The New Alvarezsaurs on the Block
To start off, several new alvarezsaurid taxa were named in recent years, including Trierarchuncus from the Hell Creek Formation of the western United States (Fowler et al., 2020; Freimuth and Wilson, 2021), Dzharaonyx from the Bissekty Formation of Uzbekistan (Averianov and Sues, 2021), and Khulsanurus and Ondogurvel from the Barun Goyot Formation of Mongolia (Averianov and Lopatin, 2022a; Averianov and Lopatin, 2022b).

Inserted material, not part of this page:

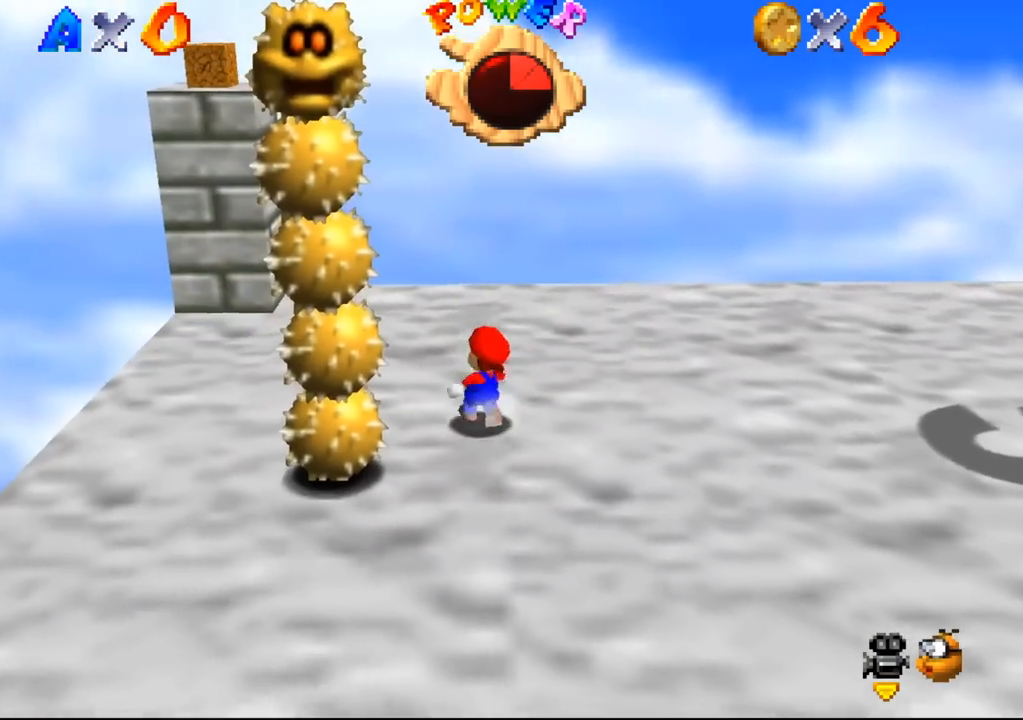
{"buttons": [], "left_stick": "center", "events": [[467, "left_stick", "center"]]}
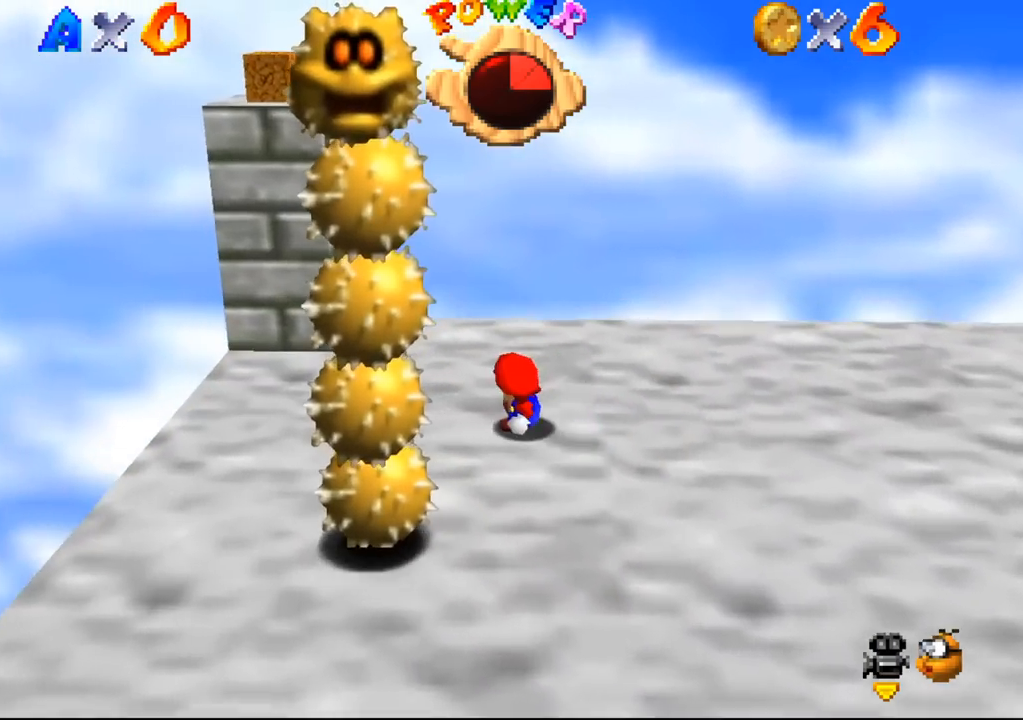
{"buttons": [], "left_stick": "up-left", "events": [[467, "left_stick", "up-left"]]}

The braincase of an indeterminate alvarezsaurid from the Qiupa Formation of China was also described (Agnolín et al., 2022), and the anatomy of Parvicursor was reevaluated in detail (Averianov and Lopatin, 2021).

Nearly complete thumb claw of Trierarchuncus, from Fowler et al. (2020).

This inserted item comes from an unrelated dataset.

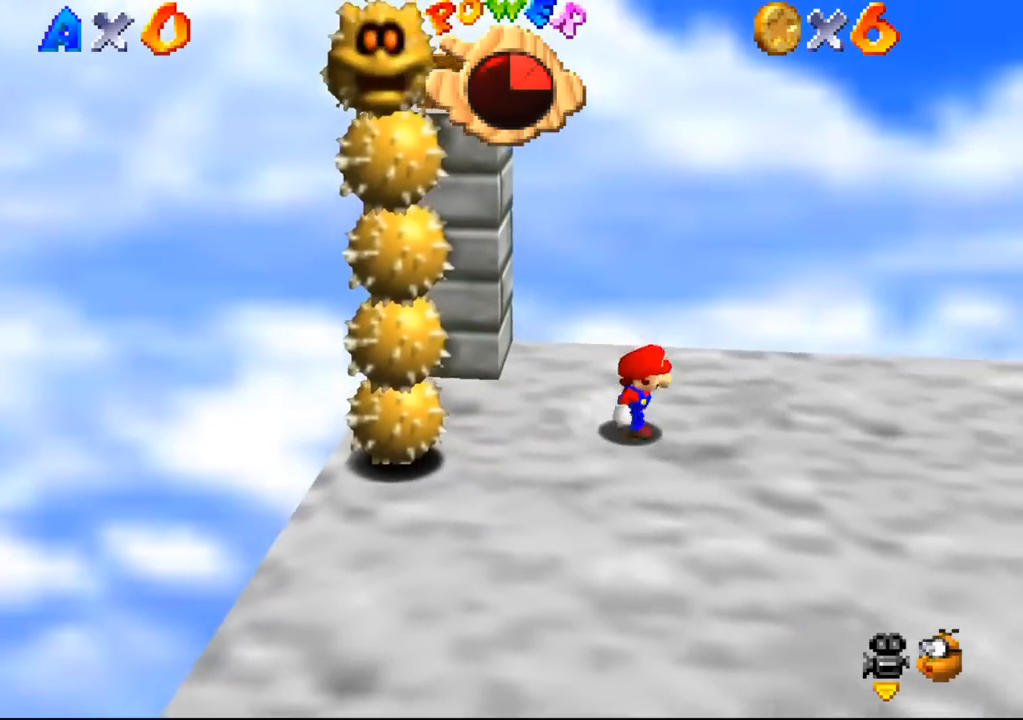
{"buttons": [], "left_stick": "up", "events": [[500, "left_stick", "up"]]}
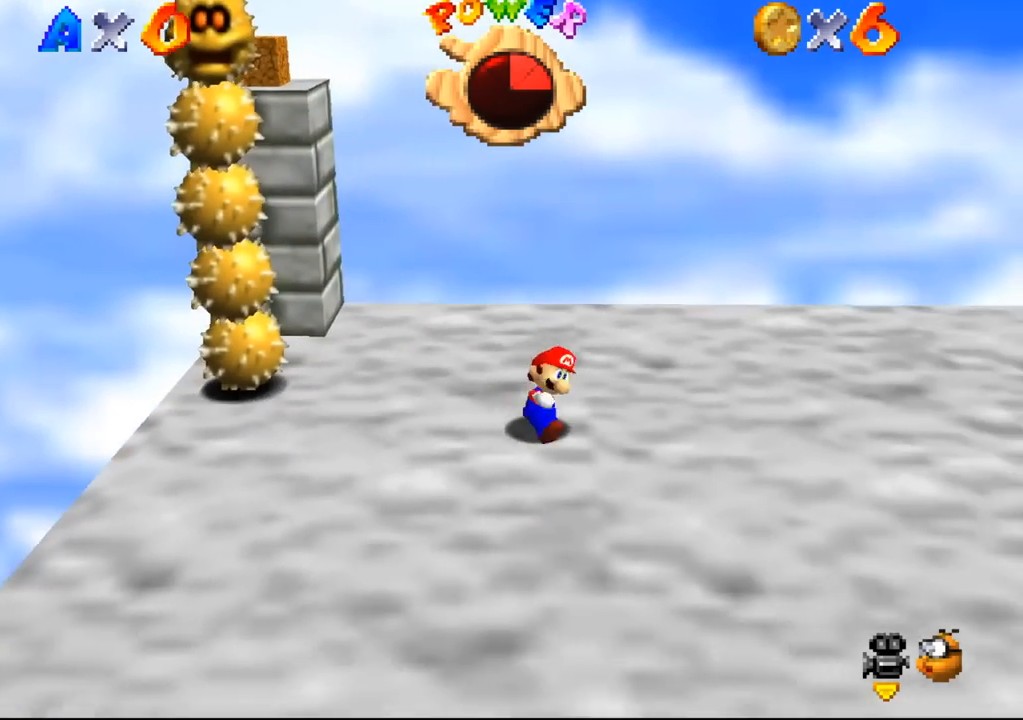
{"buttons": [], "left_stick": "up-left", "events": [[100, "left_stick", "up-left"]]}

In general, most of these new findings don't substantially change what I previously talked about, but it's great to have more alvarezsaur anatomy to work with. Trierarchuncus deserves mention, however, in that one of the specimens referred to it represents the most completely preserved alvarezsaurid thumb claw to date. I noted in my previous post on alvarezsaurs that complete alvarezsaurid thumb claws are hard to come by, making it difficult to compare their shape to the claws of modern animals. This Trierarchuncus specimen reveals that at least some alvarezsaurid thumb claws were much more sharply curved than formerly expected, in line with their hypothesized function in hook-and-pull digging.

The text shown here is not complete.